Extracted material.
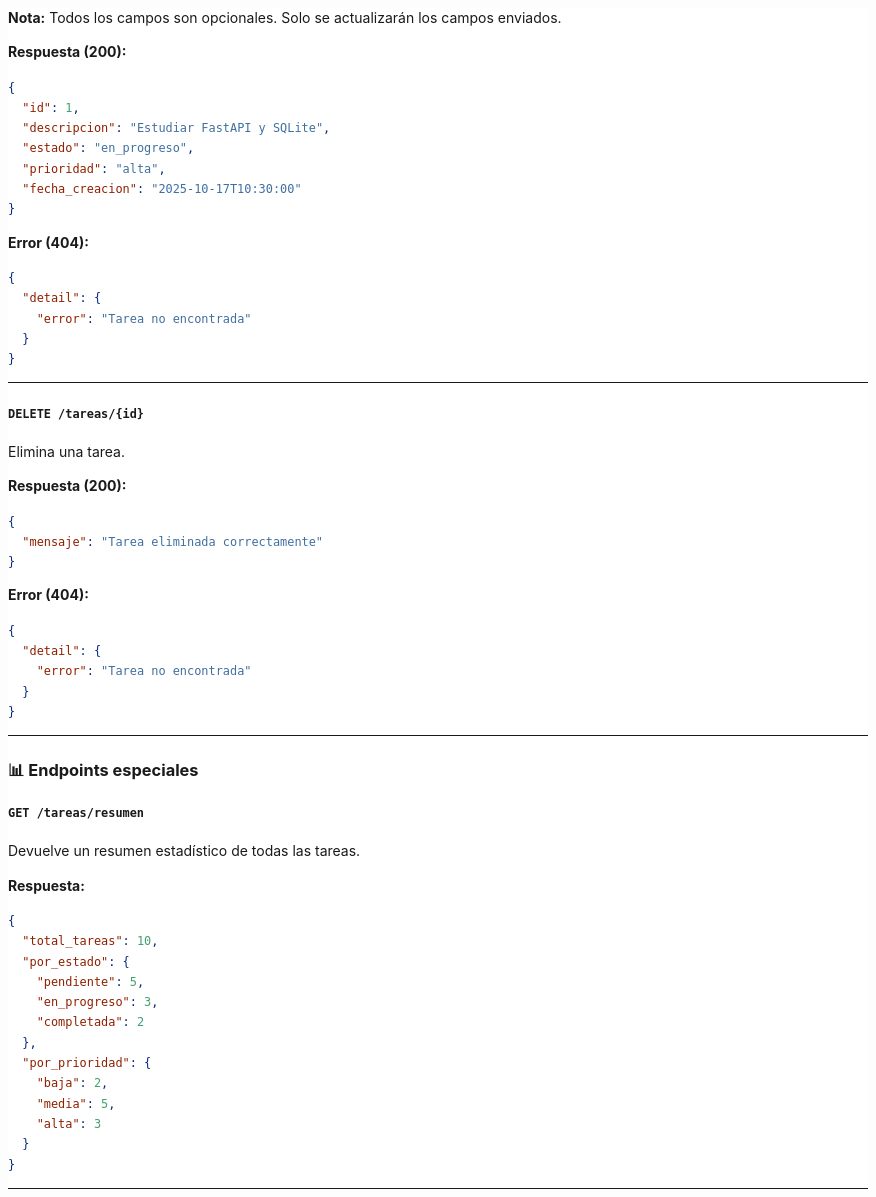 **Nota:** Todos los campos son opcionales. Solo se actualizarán los campos enviados.

**Respuesta (200):**
```json
{
  "id": 1,
  "descripcion": "Estudiar FastAPI y SQLite",
  "estado": "en_progreso",
  "prioridad": "alta",
  "fecha_creacion": "2025-10-17T10:30:00"
}
```

**Error (404):**
```json
{
  "detail": {
    "error": "Tarea no encontrada"
  }
}
```

---

#### `DELETE /tareas/{id}`
Elimina una tarea.

**Respuesta (200):**
```json
{
  "mensaje": "Tarea eliminada correctamente"
}
```

**Error (404):**
```json
{
  "detail": {
    "error": "Tarea no encontrada"
  }
}
```

---

### 📊 Endpoints especiales

#### `GET /tareas/resumen`
Devuelve un resumen estadístico de todas las tareas.

**Respuesta:**
```json
{
  "total_tareas": 10,
  "por_estado": {
    "pendiente": 5,
    "en_progreso": 3,
    "completada": 2
  },
  "por_prioridad": {
    "baja": 2,
    "media": 5,
    "alta": 3
  }
}
```

---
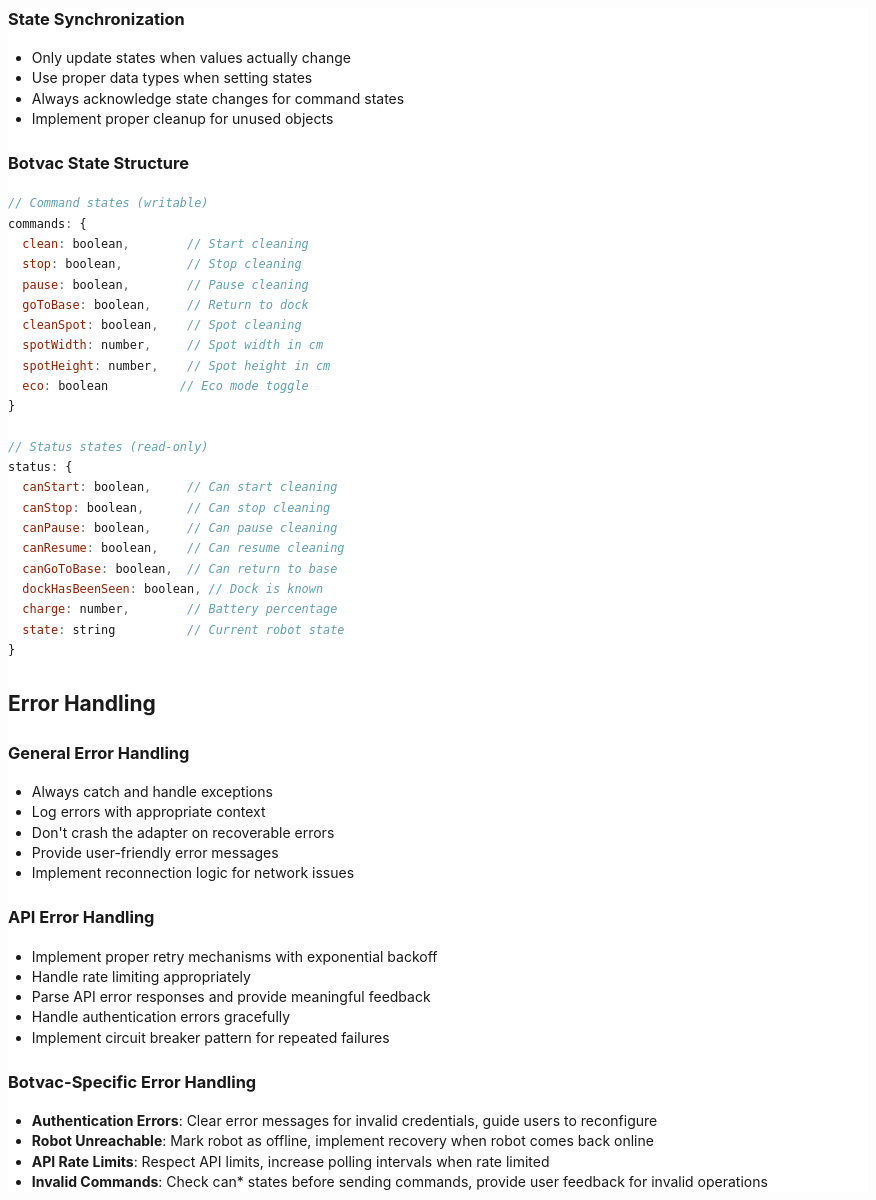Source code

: ### State Synchronization
- Only update states when values actually change
- Use proper data types when setting states
- Always acknowledge state changes for command states
- Implement proper cleanup for unused objects

### Botvac State Structure
```javascript
// Command states (writable)
commands: {
  clean: boolean,        // Start cleaning
  stop: boolean,         // Stop cleaning  
  pause: boolean,        // Pause cleaning
  goToBase: boolean,     // Return to dock
  cleanSpot: boolean,    // Spot cleaning
  spotWidth: number,     // Spot width in cm
  spotHeight: number,    // Spot height in cm
  eco: boolean          // Eco mode toggle
}

// Status states (read-only)
status: {
  canStart: boolean,     // Can start cleaning
  canStop: boolean,      // Can stop cleaning
  canPause: boolean,     // Can pause cleaning
  canResume: boolean,    // Can resume cleaning
  canGoToBase: boolean,  // Can return to base
  dockHasBeenSeen: boolean, // Dock is known
  charge: number,        // Battery percentage
  state: string          // Current robot state
}
```

## Error Handling

### General Error Handling
- Always catch and handle exceptions
- Log errors with appropriate context
- Don't crash the adapter on recoverable errors
- Provide user-friendly error messages
- Implement reconnection logic for network issues

### API Error Handling
- Implement proper retry mechanisms with exponential backoff
- Handle rate limiting appropriately
- Parse API error responses and provide meaningful feedback
- Handle authentication errors gracefully
- Implement circuit breaker pattern for repeated failures

### Botvac-Specific Error Handling
- **Authentication Errors**: Clear error messages for invalid credentials, guide users to reconfigure
- **Robot Unreachable**: Mark robot as offline, implement recovery when robot comes back online
- **API Rate Limits**: Respect API limits, increase polling intervals when rate limited
- **Invalid Commands**: Check can* states before sending commands, provide user feedback for invalid operations
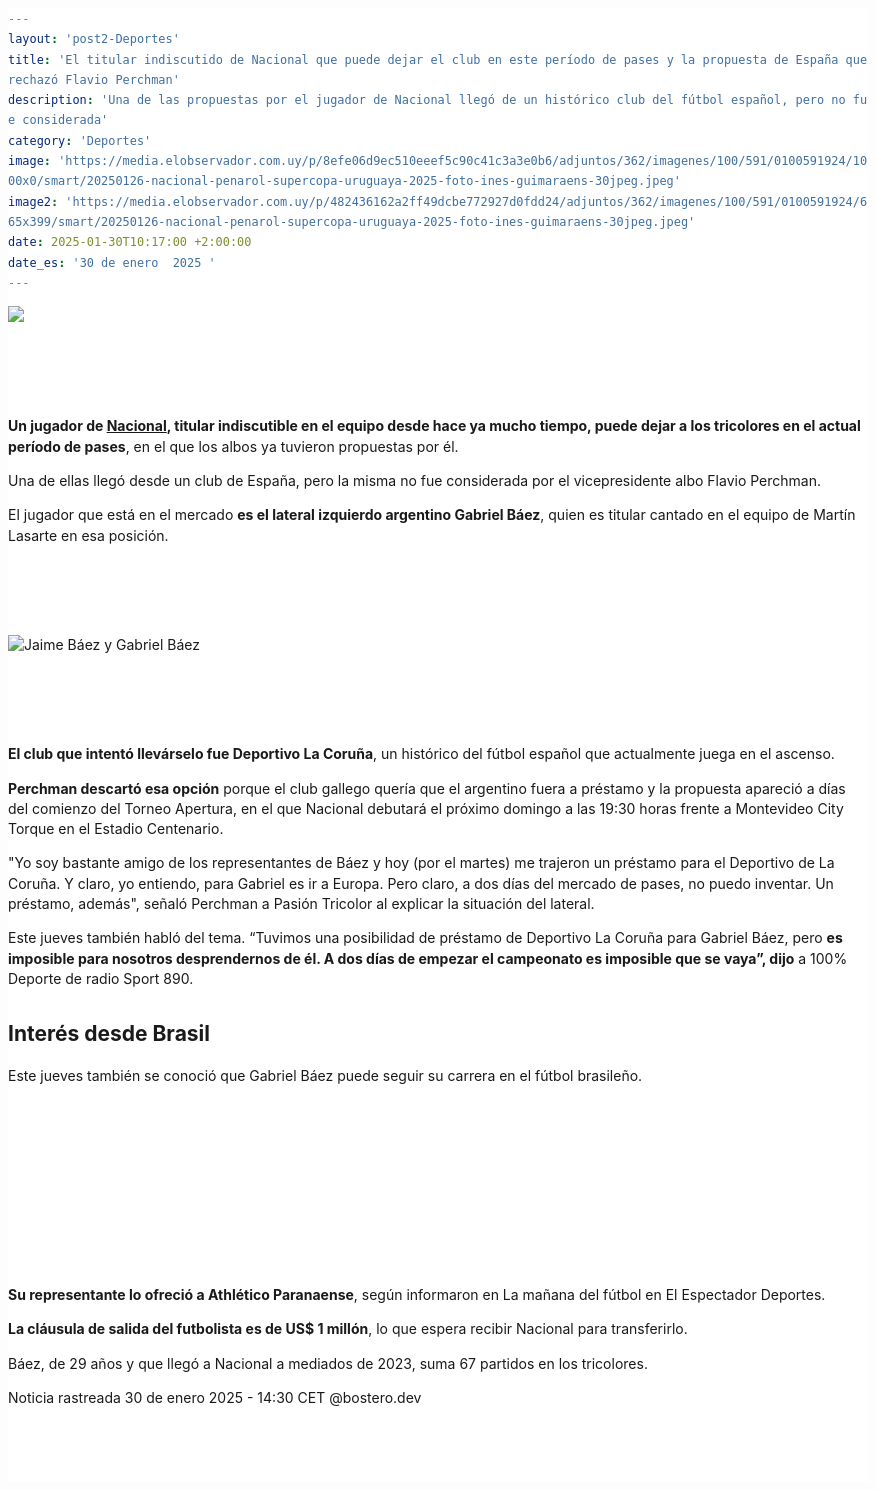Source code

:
 ```yaml
---
layout: 'post2-Deportes'
title: 'El titular indiscutido de Nacional que puede dejar el club en este período de pases y la propuesta de España que rechazó Flavio Perchman'
description: 'Una de las propuestas por el jugador de Nacional llegó de un histórico club del fútbol español, pero no fue considerada'
category: 'Deportes'
image: 'https://media.elobservador.com.uy/p/8efe06d9ec510eeef5c90c41c3a3e0b6/adjuntos/362/imagenes/100/591/0100591924/1000x0/smart/20250126-nacional-penarol-supercopa-uruguaya-2025-foto-ines-guimaraens-30jpeg.jpeg'
image2: 'https://media.elobservador.com.uy/p/482436162a2ff49dcbe772927d0fdd24/adjuntos/362/imagenes/100/591/0100591924/665x399/smart/20250126-nacional-penarol-supercopa-uruguaya-2025-foto-ines-guimaraens-30jpeg.jpeg'
date: 2025-01-30T10:17:00 +2:00:00
date_es: '30 de enero  2025 '
---
```


<html>
<img style='width: 100%' src='{{ page.image | prepend: base.url }}'><div style='height: 75px'></div>
<p><strong>Un jugador de <a href="https://www.elobservador.com.uy/futbol/con-un-tierno-mensaje-lucas-sanabria-viajo-eeuu-sumarse-su-nuevo-equipo-mira-cuantos-millones-recibe-nacional-su-pase-n5982398" rel="follow" target="_blank">Nacional</a>, titular indiscutible en el equipo desde hace ya mucho tiempo, puede dejar a los tricolores en el actual período de pases</strong>, en el que los albos ya tuvieron propuestas por él.</p><p>Una de ellas llegó desde un club de España, pero la misma no fue considerada por el vicepresidente albo Flavio Perchman.</p><p>El jugador que está en el mercado <strong>es el lateral izquierdo argentino Gabriel Báez</strong>, quien es titular cantado en el equipo de Martín Lasarte en esa posición.</p><div style='height: 75px;'></div><img alt="Jaime Báez y Gabriel Báez" data-td-src-property="https://media.elobservador.com.uy/p/490050dc8e90ece62319429776f027f9/adjuntos/362/imagenes/100/591/0100591919/1000x0/smart/jaime-baez-y-gabriel-baez.jpeg" height="undefined" id="612794-Libre-71297611_embed" src="https://media.elobservador.com.uy/p/490050dc8e90ece62319429776f027f9/adjuntos/362/imagenes/100/591/0100591919/1000x0/smart/jaime-baez-y-gabriel-baez.jpeg" title="Jaime Báez y Gabriel Báez" width="100%"/><div style='height: 75px;'></div><p><strong> El club que intentó llevárselo fue Deportivo La Coruña</strong>, un histórico del fútbol español que actualmente juega en el ascenso.</p><p> <strong>Perchman descartó esa opción</strong> porque el club gallego quería que el argentino fuera a préstamo y la propuesta apareció a días del comienzo del Torneo Apertura, en el que Nacional debutará el próximo domingo a las 19:30 horas frente a Montevideo City Torque en el Estadio Centenario.</p><p>"Yo soy bastante amigo de los representantes de Báez y hoy (por el martes) me trajeron un préstamo para el Deportivo de La Coruña. Y claro, yo entiendo, para Gabriel es ir a Europa. Pero claro, a dos días del mercado de pases, no puedo inventar. Un préstamo, además", señaló Perchman a Pasión Tricolor al explicar la situación del lateral.</p><p>Este jueves también habló del tema. “Tuvimos una posibilidad de préstamo de Deportivo La Coruña para Gabriel Báez, pero <strong>es imposible para nosotros desprendernos de él. A dos días de empezar el campeonato es imposible que se vaya”, dijo</strong> a 100% Deporte de radio Sport 890.</p><h2>Interés desde Brasil</h2><p>Este jueves también se conoció que Gabriel Báez puede seguir su carrera en el fútbol brasileño.</p><div style='height: 75px;'></div><img alt="" data-td-src-property="https://media.elobservador.com.uy/p/e6b590fdabcc24c56d0d7113121e86e6/adjuntos/362/imagenes/100/564/0100564758/1000x0/smart/nacional-racing-torneo-clausura-2024gabriel-baez.jpg" height="undefined" id="591612-Libre-1294656538_embed" src="https://media.elobservador.com.uy/p/e6b590fdabcc24c56d0d7113121e86e6/adjuntos/362/imagenes/100/564/0100564758/1000x0/smart/nacional-racing-torneo-clausura-2024gabriel-baez.jpg" title="" width="100%"/><div style='height: 75px;'></div><p><strong> Su representante lo ofreció a Athlético Paranaense</strong>, según informaron en La mañana del fútbol en El Espectador Deportes.</p><p><strong>La cláusula de salida del futbolista es de US$ 1 millón</strong>, lo que espera recibir Nacional para transferirlo.</p><p>Báez, de 29 años y que llegó a Nacional a mediados de 2023, suma 67 partidos en los tricolores.</p><div class='info_rastreador text-muted'><p class='text-muted post-date-font mt-3 mb-2'>Noticia rastreada 30 de enero  2025  -  14:30 CET @bostero.dev</p></div>
<div style='height: 60px;'></div>
</html>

Exercise requirements.
Search the data above for the word "Spot" and show every line that has it.

Task solution.
  cleanSpot: boolean,    // Spot cleaning
  spotWidth: number,     // Spot width in cm
  spotHeight: number,    // Spot height in cm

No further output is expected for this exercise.